In a writing workshop we were told to pick a rock from a container of rocks then write about it. After a quick quandary over which rock I should pick, my indecisive nature coming fully into play as I fingered them all, I took the one I had first picked up. Much of my life is reflected in that moment in choosing my reflective stone. I dither over everything I do eventually following my first impulse, even if I actually pick up the trail I chose much later than the moment of choosing. So I slowly move along in a kind of shambling twirl of a dance in a direction I am unsure of and to rhythms, which often seem contrapuntal to everything else in my life.
I pick up this rock again. It has been a long time since I last wrote for this space. I found comfort in it before so I decided to make an effort and write here again.
Work (not school, because I work there) is now into its third week. I was given an AP class this year much to my chagrin. When peers hear that I was not thrilled, they think it is because of the second prep. When I try to explain why I don’t like the AP program they look at me uncomprehending. Don’t get me wrong: the students are great, smart, insightful, articulate, literate; everything one wants in students. I just hate the unending focus on testing, when the focus should be on the students and their interaction with language.
I re-read an interaction I had with the texts we read in Urrieta’s Identity class in the spring of 2007. I really did like that class and still think about it a lot. here it is:
“L.S. Vygotsky, to the limited extent he wrote about personality, was like Mead in his view of self as a complex emergent phenomenon, continually produced in and by individuals in their interchanges with others and with the culturally transformed material world” (Holland and Lachicotte , in press, p. 4.)
We make the world we live in, or at least the way we see and understand the world, through the exchanges we have with others and they have with us. We are both transforming and transformed by the people we come in contact with in an ongoing continual process. Our identities are shaped, as well, by the world(s) we inhabit (Figured Worlds), as are the world(s) shaped in turn by the identities we take on. We “self-author” our roles, which are provided us in the worlds we enter; at once being determined by the social world and improvising our “selves” in the role.
I want to start singing the Beatles, “Within and Without You” as I read this stuff. The self is formed by the social world, yet at the same time the social world is formed by the interaction of various and divergent selves in interaction with one another. The “world” is always already there, yet we can somehow through our agency (the stories we tell?) instigate change in this always already there space. I imagine an intermeshing complex of world and self, kind of like a lava lamp, in what Lenot’ev called “a reciprocal transformation between the subject-object poles” (Leont’ev 1975, p. 9), where most of the change happens along a permeable border/skin that allows an intermingling of the two “poles” in an ever-changing symbiotic whole.
As an English teacher and a student in the Language and Literacy program, in addition to the Vygotsky, the Voloshinov article resonated with my interests in composition, voice, and storytelling in creation of the self and the “figured worlds” we inhabit through language. “Their restructuring was based on experience with native language as the medium through which consciousness and ideas are generated” (Voloshinov, 1929, p. 83).

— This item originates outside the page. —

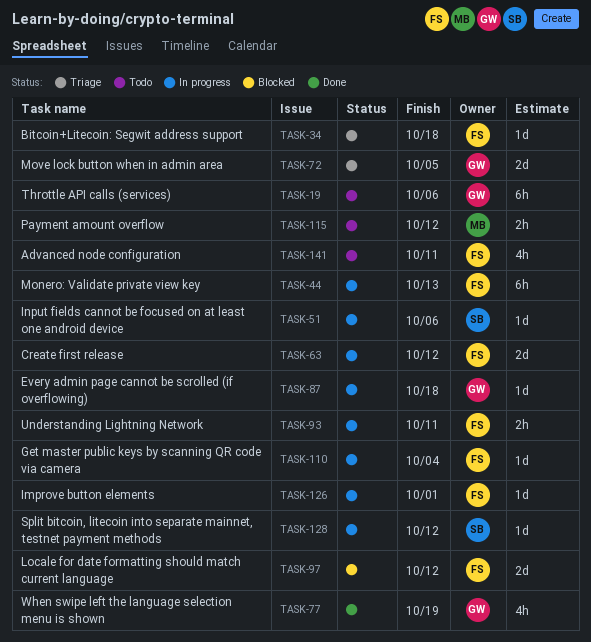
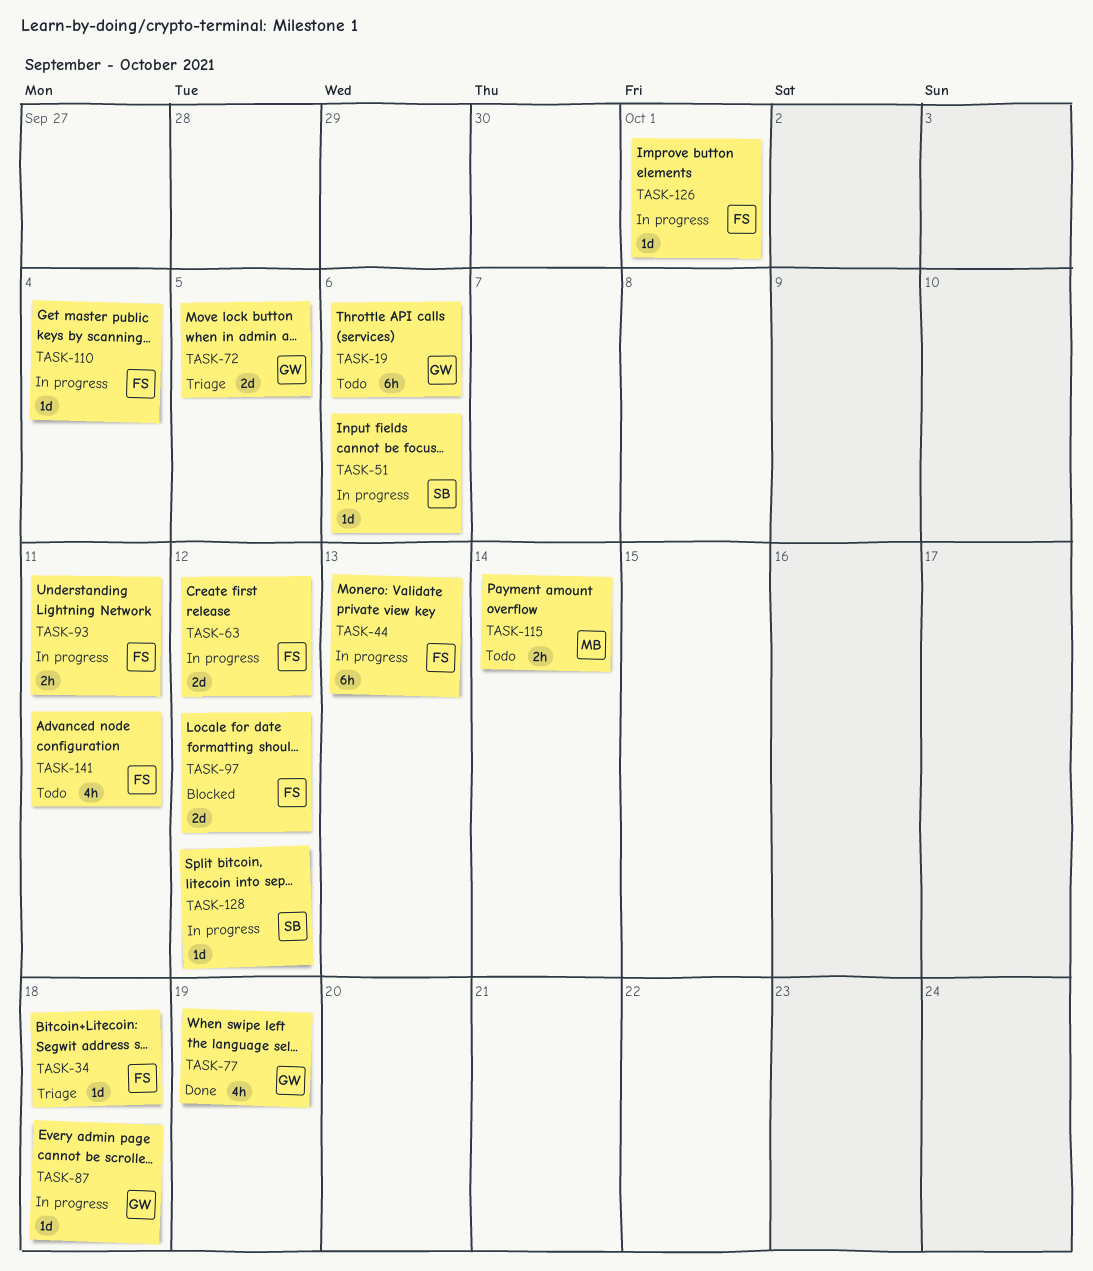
TASK-115, due: Oct 12 -> Oct 14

I try to encourage my students to see themselves as writers who can use the experience they already have, and the “natural” way they have of speaking to create meaning in and around the texts they are reading as well as meaning in the world they inhabit. I want them to see that they are an integral part of the linguistic exchange, not merely poor recipients of a monolithic language. The “word is a two-sided act. It is determined equally by whose word it is and for whom it is meant”(p.86). In addition to hoping they see themselves as being engaged participants in the language, whether they be native speakers or second language learners, but they have an ability to effect society through their active engagement with the language.

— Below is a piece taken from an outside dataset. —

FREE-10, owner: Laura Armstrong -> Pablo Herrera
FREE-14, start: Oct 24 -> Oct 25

Because of the mediating power of language between the individual and the social situation, whether it be in a classroom or the society as a whole, it becomes important that my students see language as the tool it is, both to shape themselves and the world. “It is a matter not so much of expression accommodating itself to our inner world but rather of our inner world accommodating itself to the potentialities of our expression, its possible routes and directions” (p. 91); and since the flow of changer and changed is reciprocal, in order to change the world, which would change the self, one must, as does the society in which one finds oneself, change the word.